またシェアリングエコノミーとして、モノ・お金・サービス・空間や知恵を共有化し、有効利用していこうという動向とも親和性があります。

そして単に消費して満足するだけでなく、プロセスを通じて、人と知り合えたり、交流できたりする社会的利益に重きを置く傾向も出てきています。

プロボノのように自分の本業やスキルを、ボランタリーに提供することによって人件費を削減することも可能になります。

このようにコミュニティに関しては、多様な収益源を確保する事が可能になると共に、さまざまなコスト削減方策も活用可能です。

このあたりの共感テーマ(善意)を核にした、緩いながらも高いコストパフォーマンスの事業構造と経済圏とが、コミュニティの特性といえます。


3.継続する仕組み

営利目的ではなく、特殊な事業構造を持つコミュニティを、持続させる事にはノウハウが必要です。

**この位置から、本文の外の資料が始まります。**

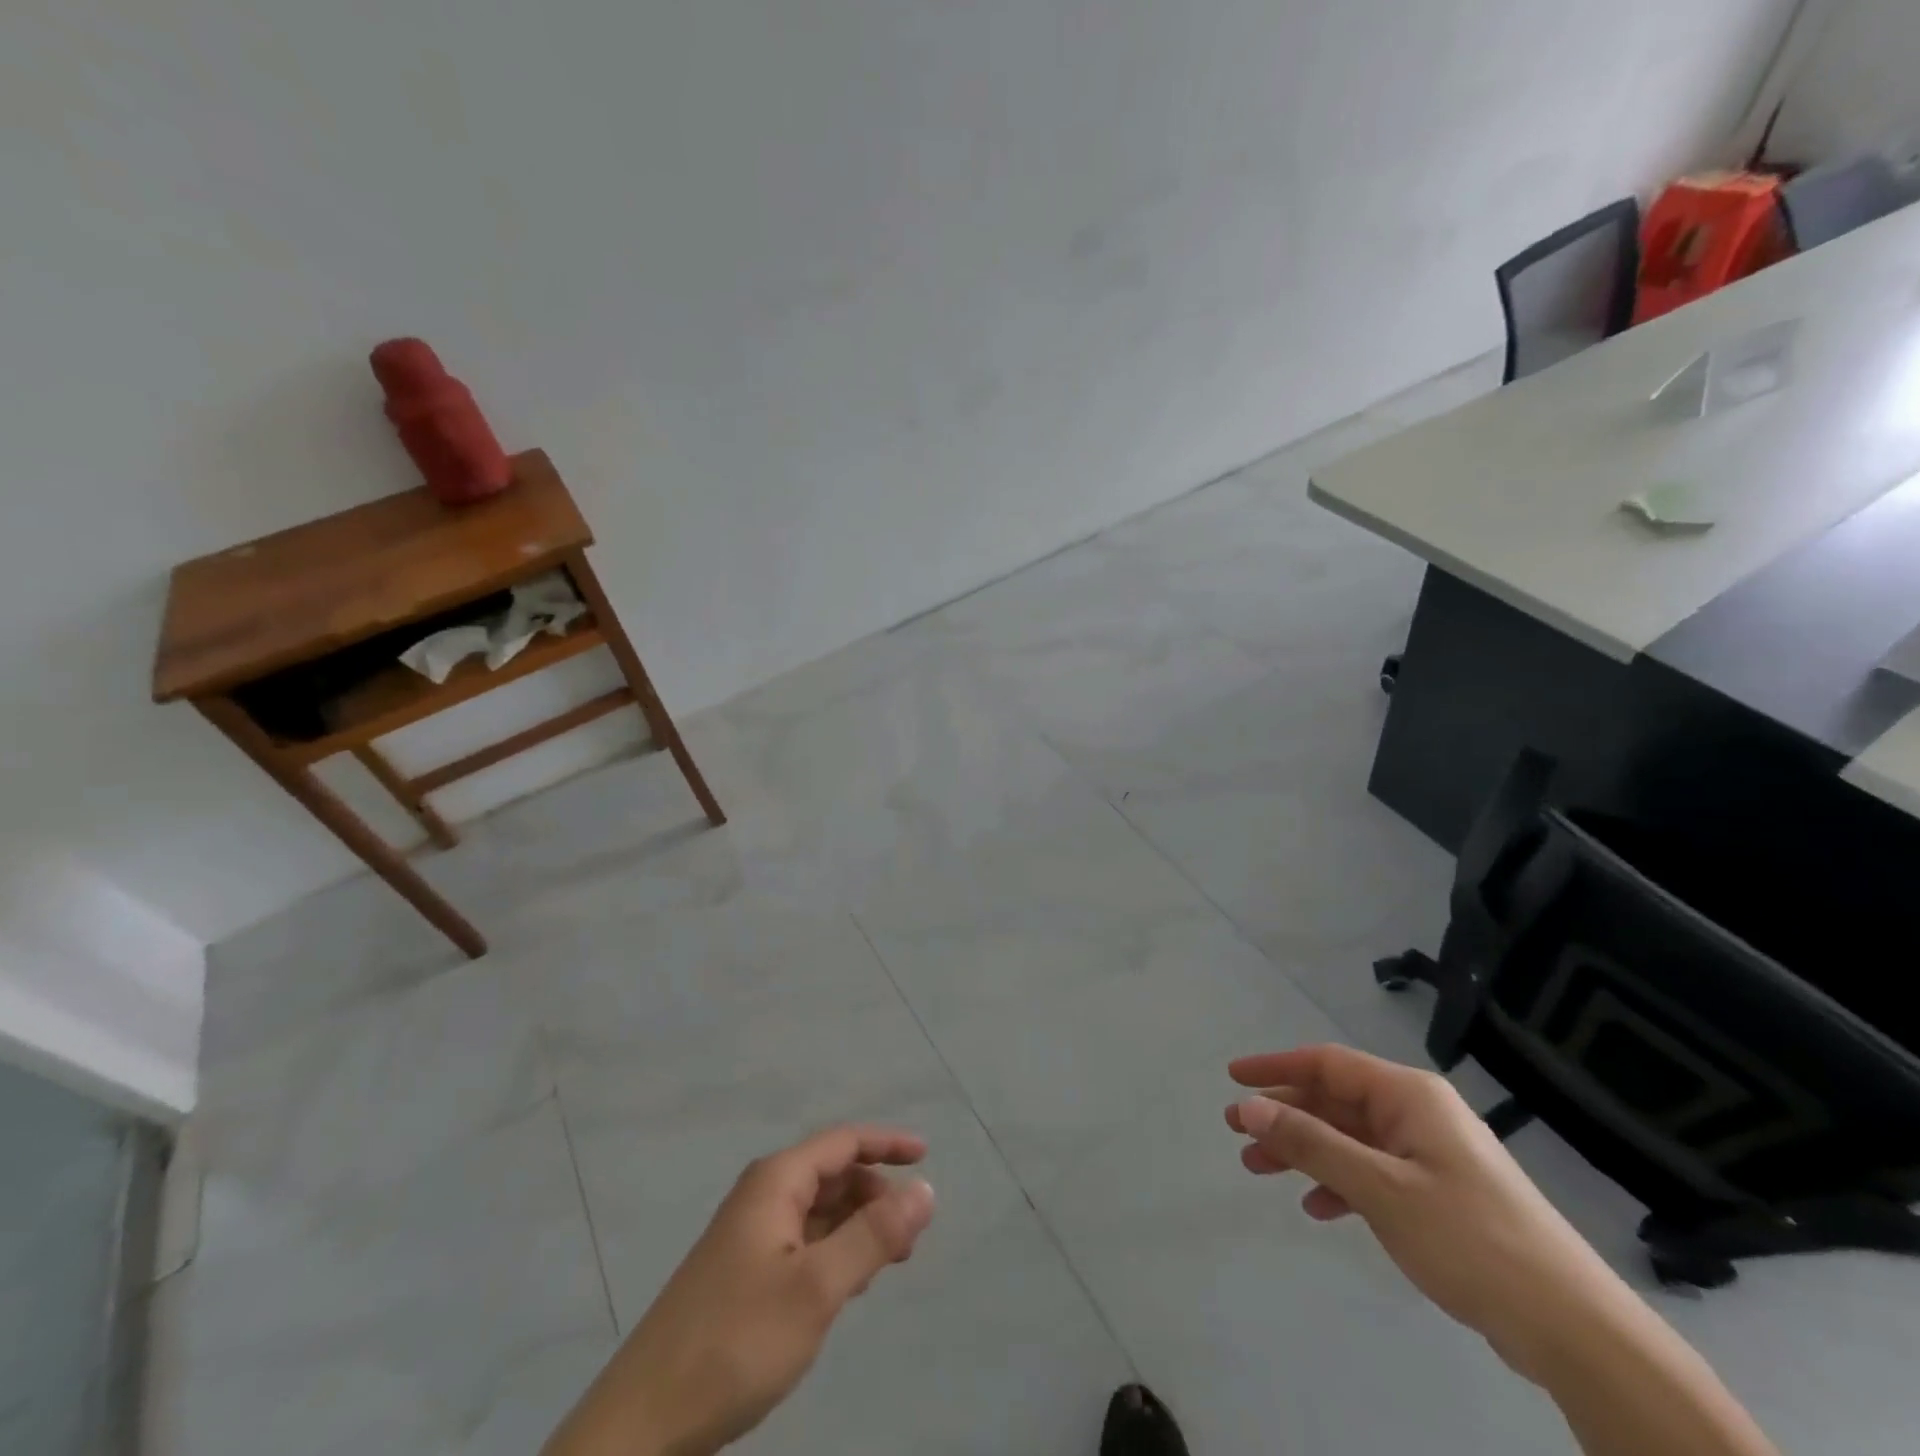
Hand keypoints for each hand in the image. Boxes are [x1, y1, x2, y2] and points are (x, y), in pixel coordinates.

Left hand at [543, 1126, 936, 1455]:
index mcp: (776, 1182)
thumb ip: (874, 1236)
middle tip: (911, 1236)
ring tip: (888, 1263)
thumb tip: (925, 1188)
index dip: (887, 1144)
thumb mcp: (817, 1288)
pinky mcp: (741, 1276)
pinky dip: (833, 1253)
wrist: (642, 1424)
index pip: (843, 1141)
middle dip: (875, 1194)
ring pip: (818, 1212)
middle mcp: (762, 1197)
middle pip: (832, 1175)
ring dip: (857, 1227)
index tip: (926, 1156)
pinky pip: (801, 1244)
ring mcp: (748, 1237)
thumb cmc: (735, 1340)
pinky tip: (847, 1288)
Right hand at [1224, 1045, 1634, 1382]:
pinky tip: (1318, 1207)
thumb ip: (1311, 1143)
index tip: (1232, 1077)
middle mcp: (1417, 1113)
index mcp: (1408, 1095)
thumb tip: (1249, 1106)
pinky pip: (1373, 1172)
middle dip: (1284, 1115)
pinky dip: (1340, 1183)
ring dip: (1305, 1151)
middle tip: (1237, 1134)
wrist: (1572, 1328)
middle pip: (1334, 1101)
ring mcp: (1430, 1153)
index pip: (1326, 1063)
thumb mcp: (1379, 1188)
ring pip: (1349, 1138)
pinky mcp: (1439, 1193)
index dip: (1275, 1067)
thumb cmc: (1469, 1238)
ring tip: (1261, 1169)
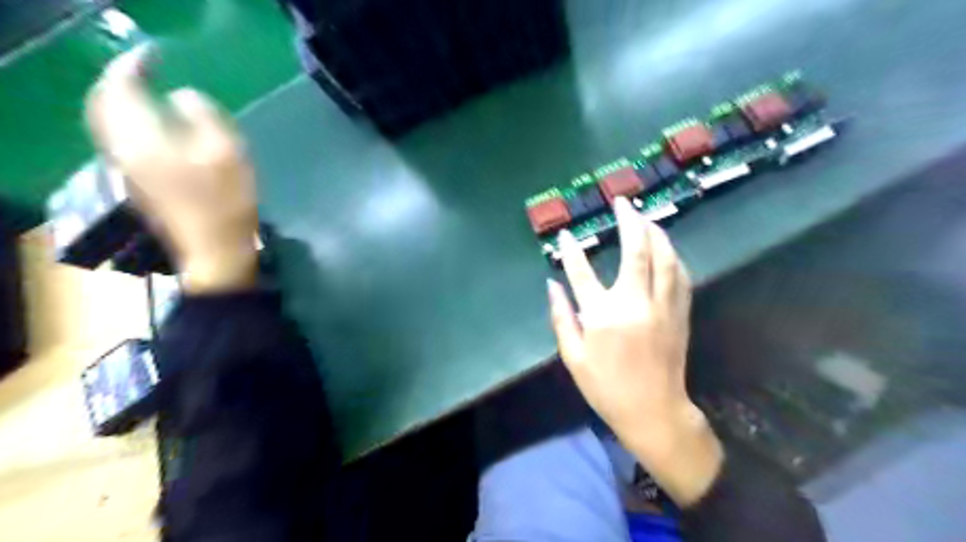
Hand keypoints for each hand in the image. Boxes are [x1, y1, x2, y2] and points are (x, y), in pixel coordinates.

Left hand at [84, 44, 257, 291]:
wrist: (214, 250)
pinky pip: (120, 139)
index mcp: (143, 138)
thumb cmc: (226, 202)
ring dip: (121, 100)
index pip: (120, 88)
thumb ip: (204, 115)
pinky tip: (148, 123)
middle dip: (121, 81)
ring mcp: (128, 167)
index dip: (134, 66)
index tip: (155, 55)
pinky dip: (128, 121)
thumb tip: (183, 97)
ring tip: (145, 91)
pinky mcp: (138, 181)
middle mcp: (124, 148)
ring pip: (109, 122)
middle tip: (146, 69)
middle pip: (104, 103)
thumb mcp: (227, 153)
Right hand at [546, 198, 719, 504]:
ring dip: (655, 231)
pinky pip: (680, 275)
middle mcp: (635, 303)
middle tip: (623, 202)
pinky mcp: (679, 313)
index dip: (571, 250)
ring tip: (646, 216)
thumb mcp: (574, 357)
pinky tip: (666, 247)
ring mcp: (662, 306)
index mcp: (603, 316)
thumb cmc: (607, 387)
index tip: (566, 233)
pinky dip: (672, 255)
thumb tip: (551, 285)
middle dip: (629, 221)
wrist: (654, 411)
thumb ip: (561, 317)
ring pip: (664, 257)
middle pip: (636, 251)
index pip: (581, 272)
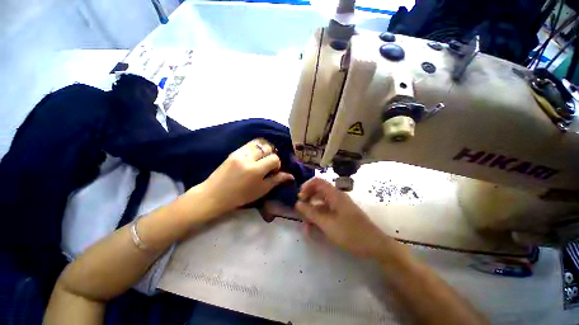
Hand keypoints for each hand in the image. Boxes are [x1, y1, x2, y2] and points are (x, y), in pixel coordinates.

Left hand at [199, 139, 294, 215]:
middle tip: (267, 164)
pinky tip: (253, 157)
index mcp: (255, 170)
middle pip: (267, 147)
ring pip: (258, 143)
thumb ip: (276, 180)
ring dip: (263, 150)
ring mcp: (239, 153)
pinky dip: (255, 148)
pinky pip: (249, 145)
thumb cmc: (240, 196)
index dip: (277, 164)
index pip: (274, 158)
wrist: (214, 194)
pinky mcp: (234, 151)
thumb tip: (291, 176)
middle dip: (271, 155)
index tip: (273, 171)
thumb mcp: (261, 190)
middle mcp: (248, 158)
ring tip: (261, 159)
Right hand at [295, 178, 396, 259]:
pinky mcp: (342, 214)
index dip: (306, 186)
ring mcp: (340, 205)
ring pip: (322, 202)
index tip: (299, 197)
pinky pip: (327, 211)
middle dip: (308, 199)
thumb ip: (311, 213)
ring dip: (312, 210)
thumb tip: (297, 203)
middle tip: (300, 210)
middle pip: (319, 191)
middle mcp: (337, 197)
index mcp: (334, 194)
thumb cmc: (350, 233)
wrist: (375, 246)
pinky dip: (319, 217)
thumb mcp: (327, 224)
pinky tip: (314, 229)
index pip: (317, 181)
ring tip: (306, 223)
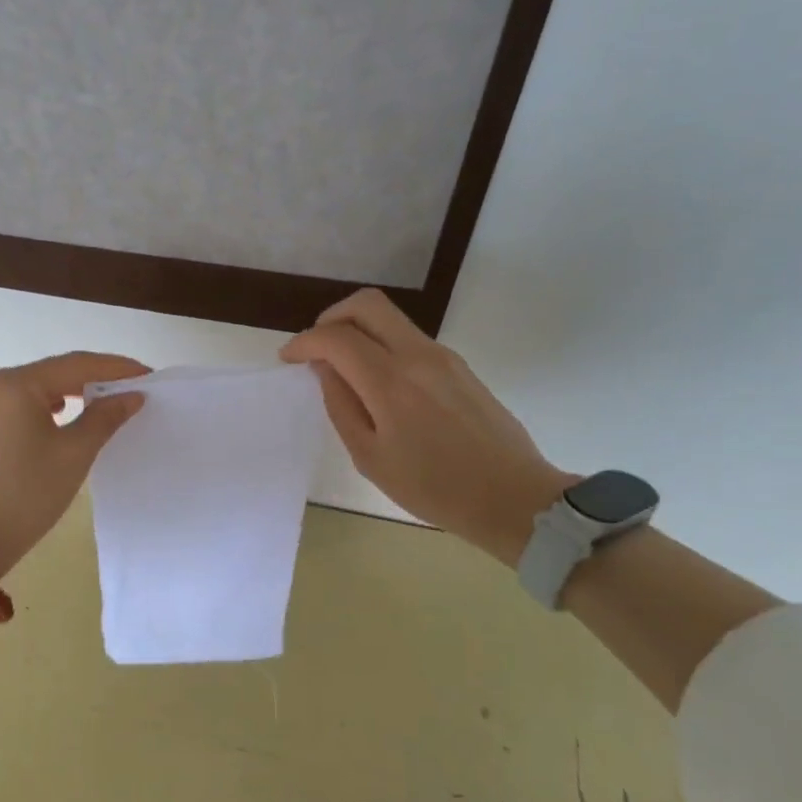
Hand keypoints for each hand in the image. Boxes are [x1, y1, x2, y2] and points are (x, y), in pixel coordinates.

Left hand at [0, 352, 149, 577]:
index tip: (148, 374)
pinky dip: (46, 408)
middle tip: (132, 389)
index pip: (75, 364)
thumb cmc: (27, 494)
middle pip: (53, 373)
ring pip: (35, 390)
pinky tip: (64, 417)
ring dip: (70, 393)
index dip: (115, 368)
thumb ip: (105, 417)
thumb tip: (131, 395)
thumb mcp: (74, 453)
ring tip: (104, 403)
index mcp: (14, 384)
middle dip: (94, 379)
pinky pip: (18, 406)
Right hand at [281, 289, 568, 562]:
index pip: (336, 337)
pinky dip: (382, 345)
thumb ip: (342, 405)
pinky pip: (409, 339)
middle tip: (316, 348)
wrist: (513, 497)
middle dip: (331, 318)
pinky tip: (377, 383)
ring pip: (390, 318)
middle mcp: (418, 355)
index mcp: (391, 382)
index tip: (288, 359)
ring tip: (344, 370)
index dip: (304, 342)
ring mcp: (444, 356)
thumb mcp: (370, 457)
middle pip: (367, 304)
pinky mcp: (459, 366)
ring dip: (358, 330)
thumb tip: (326, 369)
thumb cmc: (434, 488)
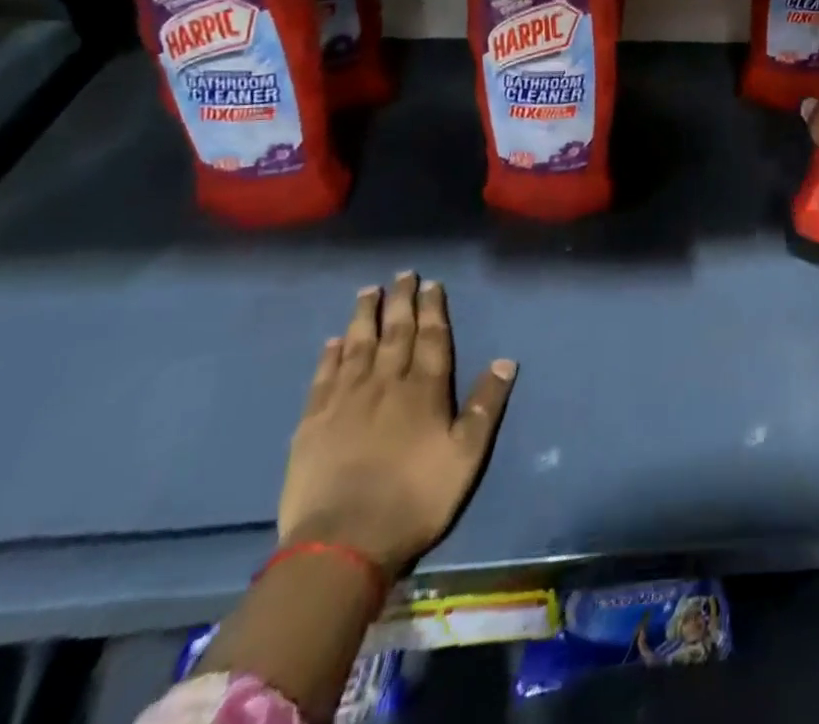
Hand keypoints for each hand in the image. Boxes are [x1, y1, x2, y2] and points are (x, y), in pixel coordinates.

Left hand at [278, 274, 516, 579]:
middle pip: (395, 332)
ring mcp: (345, 400)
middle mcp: (385, 383)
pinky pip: (323, 377)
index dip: (433, 308)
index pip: (431, 337)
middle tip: (403, 274)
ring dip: (365, 316)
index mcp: (424, 389)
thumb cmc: (414, 499)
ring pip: (357, 345)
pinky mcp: (313, 423)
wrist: (342, 544)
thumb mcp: (466, 456)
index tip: (432, 284)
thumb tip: (505, 360)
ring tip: (369, 292)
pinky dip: (329, 355)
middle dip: (401, 301)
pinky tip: (333, 341)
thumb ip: (485, 406)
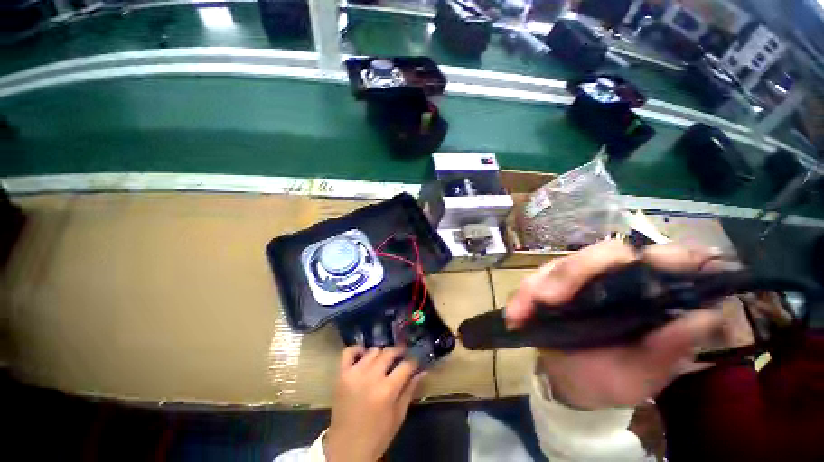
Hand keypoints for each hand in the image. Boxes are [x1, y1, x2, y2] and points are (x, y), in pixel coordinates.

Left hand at [324, 346, 422, 461]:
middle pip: (389, 352)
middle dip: (399, 352)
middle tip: (402, 356)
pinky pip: (348, 352)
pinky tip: (364, 355)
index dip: (413, 361)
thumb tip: (422, 371)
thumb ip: (410, 390)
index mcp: (387, 390)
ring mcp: (354, 374)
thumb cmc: (377, 435)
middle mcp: (371, 377)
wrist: (347, 449)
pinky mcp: (341, 375)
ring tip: (384, 361)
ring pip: (372, 350)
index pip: (405, 365)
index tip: (416, 361)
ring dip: (381, 353)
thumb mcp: (398, 416)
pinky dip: (357, 350)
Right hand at [506, 240, 725, 409]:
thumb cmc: (611, 379)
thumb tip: (703, 317)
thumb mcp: (644, 375)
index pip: (660, 260)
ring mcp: (576, 280)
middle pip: (598, 255)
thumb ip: (669, 351)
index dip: (663, 255)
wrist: (571, 382)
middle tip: (548, 300)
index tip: (657, 264)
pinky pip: (533, 282)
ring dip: (538, 286)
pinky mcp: (549, 285)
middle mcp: (611, 279)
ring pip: (559, 266)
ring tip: (521, 312)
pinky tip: (514, 314)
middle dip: (572, 274)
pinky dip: (522, 296)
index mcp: (646, 295)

コミュニティ活動は、非常に緩い運営スタイルであるが故に、持続させていくには、「目的・目標・コンセプト」の設定が、非常に重要になると考えます。

  1. 目的・目標:なんのための活動なのか?

  2. コンセプト:そのためにどのような活動体制にするのか?

  3. さらにそれをどうアピールするのか:コミュニティ活動を、仲良し活動や属人的な苦労に依存する活動で終わらせるのではなく、持続性のある活動にしていくには、発信・発表を前提としたコミュニケーションデザインが不可欠です。

コミュニティの特徴を考えるときに「シブヤ経済新聞」が非常に良くできた仕組みだと考えます。

基本はブログサイトなのですが、「〇〇経済新聞」のラベル持つ事によって、街のハッピー情報をヒヤリングする事が「取材」となり、それをブログ化すると「記事」というポジションと役割を確立しているのです。

運営者は街づくり関連ビジネスを本業とする人たちで、副業としての取材・発信が、ネットワーク拡大を通じて本業に寄与するという構造になっています。

ローコスト運営で日本各地に横展開し「みんなの経済新聞」として読者数を増やし、広告収入を得るまでに成長しています。